Un nouvel appui américain vient soutenir la défense maritime philippine. Mais derrière les annonces, se pose la question de l’autonomie réelle de Manille.
Un financement symbolique plus que stratégique
Les États-Unis ont annoncé 55 millions de dollars d’aide maritime à partager entre plusieurs pays d’Asie et du Pacifique. Pour les Philippines, ce soutien reste modeste comparé aux milliards injectés par la Chine dans la région. Les experts estiment que l’enveloppe ne permettra pas de financer des équipements lourds mais plutôt des moyens de surveillance : radars, drones, ou encore formation des garde-côtes.
Selon Chris Gardiner, spécialiste de la sécurité régionale, ces investissements visent autant la lutte contre les trafics que la protection des voies maritimes et des ressources naturelles. L’objectif américain est clair : intégrer Manille dans un cadre sécuritaire piloté par Washington face à la montée en puissance chinoise.
Un outil utile mais limité
Pour Chester Cabalza, chercheur à Manille, cette aide marque la volonté de Washington de s’appuyer sur des États de taille moyenne pour rééquilibrer la puissance en Asie. Mais les analystes comme Sylwia Monika Gorska rappellent que les sommes allouées resteront insuffisantes pour doter les Philippines d’armes ou de navires majeurs.
À la place, Manille devrait renforcer sa capacité de patrouille et de coordination, domaine où les lacunes sont connues depuis l’incident de Scarborough en 2012. Le revers de la médaille : la dépendance croissante aux systèmes américains, qui réduit la marge d’autonomie stratégique.
Une dépendance accrue vis-à-vis de Washington
L’historique joue en défaveur de Manille : en 2015, l’administration Obama avait déjà accordé 119 millions de dollars, dont 79 millions directement aux Philippines. Cette fois, la somme est bien moindre et doit être partagée entre l’Asie du Sud-Est et les îles du Pacifique.

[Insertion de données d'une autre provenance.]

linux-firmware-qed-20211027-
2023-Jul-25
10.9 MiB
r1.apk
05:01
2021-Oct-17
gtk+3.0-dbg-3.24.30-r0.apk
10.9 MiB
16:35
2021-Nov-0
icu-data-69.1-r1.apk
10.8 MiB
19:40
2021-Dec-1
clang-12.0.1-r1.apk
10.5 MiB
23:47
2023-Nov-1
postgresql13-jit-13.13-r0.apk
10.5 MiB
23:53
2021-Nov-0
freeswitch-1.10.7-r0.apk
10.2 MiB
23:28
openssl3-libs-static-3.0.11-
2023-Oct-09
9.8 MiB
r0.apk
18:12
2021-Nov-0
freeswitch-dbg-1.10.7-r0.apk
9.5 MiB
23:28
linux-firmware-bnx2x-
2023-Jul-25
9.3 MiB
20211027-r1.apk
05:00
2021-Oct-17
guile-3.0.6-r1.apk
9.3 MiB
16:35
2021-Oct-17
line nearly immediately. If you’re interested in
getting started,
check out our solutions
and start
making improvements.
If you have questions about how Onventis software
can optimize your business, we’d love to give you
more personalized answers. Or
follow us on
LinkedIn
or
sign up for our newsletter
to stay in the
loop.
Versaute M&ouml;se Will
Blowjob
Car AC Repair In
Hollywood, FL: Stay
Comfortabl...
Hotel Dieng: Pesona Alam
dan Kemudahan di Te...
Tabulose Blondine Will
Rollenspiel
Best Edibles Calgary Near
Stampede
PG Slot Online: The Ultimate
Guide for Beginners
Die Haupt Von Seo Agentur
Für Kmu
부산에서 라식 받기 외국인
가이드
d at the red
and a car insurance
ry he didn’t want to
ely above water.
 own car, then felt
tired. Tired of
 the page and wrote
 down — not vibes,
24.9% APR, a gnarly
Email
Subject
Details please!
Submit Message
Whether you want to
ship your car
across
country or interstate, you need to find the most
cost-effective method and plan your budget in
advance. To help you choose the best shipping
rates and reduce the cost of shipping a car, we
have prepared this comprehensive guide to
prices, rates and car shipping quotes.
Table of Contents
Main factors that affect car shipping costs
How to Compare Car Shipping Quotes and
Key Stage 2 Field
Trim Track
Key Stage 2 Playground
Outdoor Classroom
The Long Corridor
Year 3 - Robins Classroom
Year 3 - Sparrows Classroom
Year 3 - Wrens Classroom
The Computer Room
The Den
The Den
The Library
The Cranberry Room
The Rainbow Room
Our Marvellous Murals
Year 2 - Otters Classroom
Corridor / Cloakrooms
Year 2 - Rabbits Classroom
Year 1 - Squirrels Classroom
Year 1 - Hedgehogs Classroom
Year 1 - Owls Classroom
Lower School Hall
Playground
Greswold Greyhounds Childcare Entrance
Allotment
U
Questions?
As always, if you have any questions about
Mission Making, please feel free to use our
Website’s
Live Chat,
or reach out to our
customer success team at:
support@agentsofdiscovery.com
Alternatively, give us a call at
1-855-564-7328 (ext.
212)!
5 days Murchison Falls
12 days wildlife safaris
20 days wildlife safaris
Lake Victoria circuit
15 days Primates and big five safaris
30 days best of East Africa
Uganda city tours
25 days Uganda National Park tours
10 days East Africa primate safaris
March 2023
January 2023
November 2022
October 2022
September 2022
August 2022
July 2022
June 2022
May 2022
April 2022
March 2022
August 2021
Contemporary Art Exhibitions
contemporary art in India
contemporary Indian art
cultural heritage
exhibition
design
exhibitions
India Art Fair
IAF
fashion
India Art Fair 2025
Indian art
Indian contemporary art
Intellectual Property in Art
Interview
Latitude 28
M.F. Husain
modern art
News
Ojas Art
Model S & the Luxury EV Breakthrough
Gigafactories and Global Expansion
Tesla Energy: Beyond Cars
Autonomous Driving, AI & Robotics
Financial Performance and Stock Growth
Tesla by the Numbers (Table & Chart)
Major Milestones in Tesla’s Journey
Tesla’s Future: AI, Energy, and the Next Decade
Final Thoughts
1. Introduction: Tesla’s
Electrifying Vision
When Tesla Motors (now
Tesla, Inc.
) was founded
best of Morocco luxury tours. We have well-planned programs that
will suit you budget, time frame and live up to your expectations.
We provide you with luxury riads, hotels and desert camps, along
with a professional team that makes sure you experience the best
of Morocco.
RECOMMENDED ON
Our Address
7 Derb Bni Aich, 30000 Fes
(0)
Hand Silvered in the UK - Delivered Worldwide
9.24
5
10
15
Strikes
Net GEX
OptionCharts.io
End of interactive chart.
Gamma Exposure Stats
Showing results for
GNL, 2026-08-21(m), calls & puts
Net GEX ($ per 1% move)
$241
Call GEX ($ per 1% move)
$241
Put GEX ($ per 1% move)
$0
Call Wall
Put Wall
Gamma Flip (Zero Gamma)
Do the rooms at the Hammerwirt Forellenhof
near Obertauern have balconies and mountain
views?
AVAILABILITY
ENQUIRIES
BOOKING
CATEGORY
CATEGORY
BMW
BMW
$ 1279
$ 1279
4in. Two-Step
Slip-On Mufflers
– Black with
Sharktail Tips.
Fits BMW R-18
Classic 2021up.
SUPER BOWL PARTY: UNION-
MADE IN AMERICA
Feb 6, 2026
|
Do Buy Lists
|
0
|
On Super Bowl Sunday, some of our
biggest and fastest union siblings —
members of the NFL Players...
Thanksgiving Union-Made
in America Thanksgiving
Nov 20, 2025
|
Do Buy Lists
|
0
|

Comme le souligne Abdul Rahman Yaacob, chercheur à l’ANU, l’impact sur la modernisation militaire philippine sera minimal. Le pays se retrouve ainsi face à un dilemme : améliorer ses garde-côtes grâce aux financements extérieurs, mais au prix d’une autonomie de décision affaiblie. Une situation bien différente de celle du Vietnam, qui a su bâtir un socle naval autonome tout en acceptant l’aide extérieure sur des segments secondaires.